[Extracted page text data]
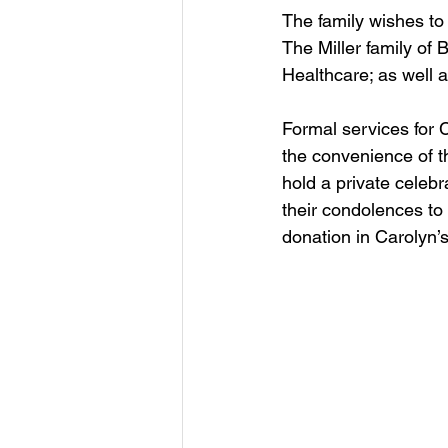
The family wishes to 
The Miller family of
Healthcare; as well 
Formal services for 
the convenience of th
hold a private celebr
their condolences to
donation in Carolyn’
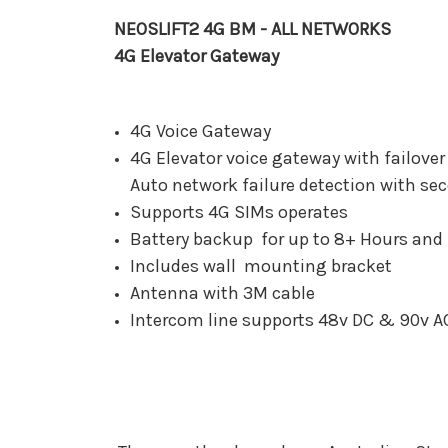
NEOSLIFT2 4G BM - ALL NETWORKS
4G Elevator Gateway
4G Voice Gateway
4G Elevator voice gateway with failover
Auto network failure detection with se
Supports 4G SIMs operates
Battery backup for up to 8+ Hours and
Includes wall mounting bracket
Antenna with 3M cable
Intercom line supports 48v DC & 90v AC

# WHAT THE EXERCISE ASKS
Please set down every line of the data above word for word, omitting the pictures.

# SOLUTION TO THIS PROBLEM
The family wishes to 
The Miller family of
Healthcare; as well 
Formal services for 
the convenience of th
hold a private celebr
their condolences to
donation in Carolyn’
NEOSLIFT2 4G BM - ALL NETWORKS
4G Elevator Gateway
4G Voice Gateway
4G Elevator voice gateway with failover
Auto network failure detection with se
Supports 4G SIMs operates
Battery backup for up to 8+ Hours and
Includes wall mounting bracket
Antenna with 3M cable
Intercom line supports 48v DC & 90v AC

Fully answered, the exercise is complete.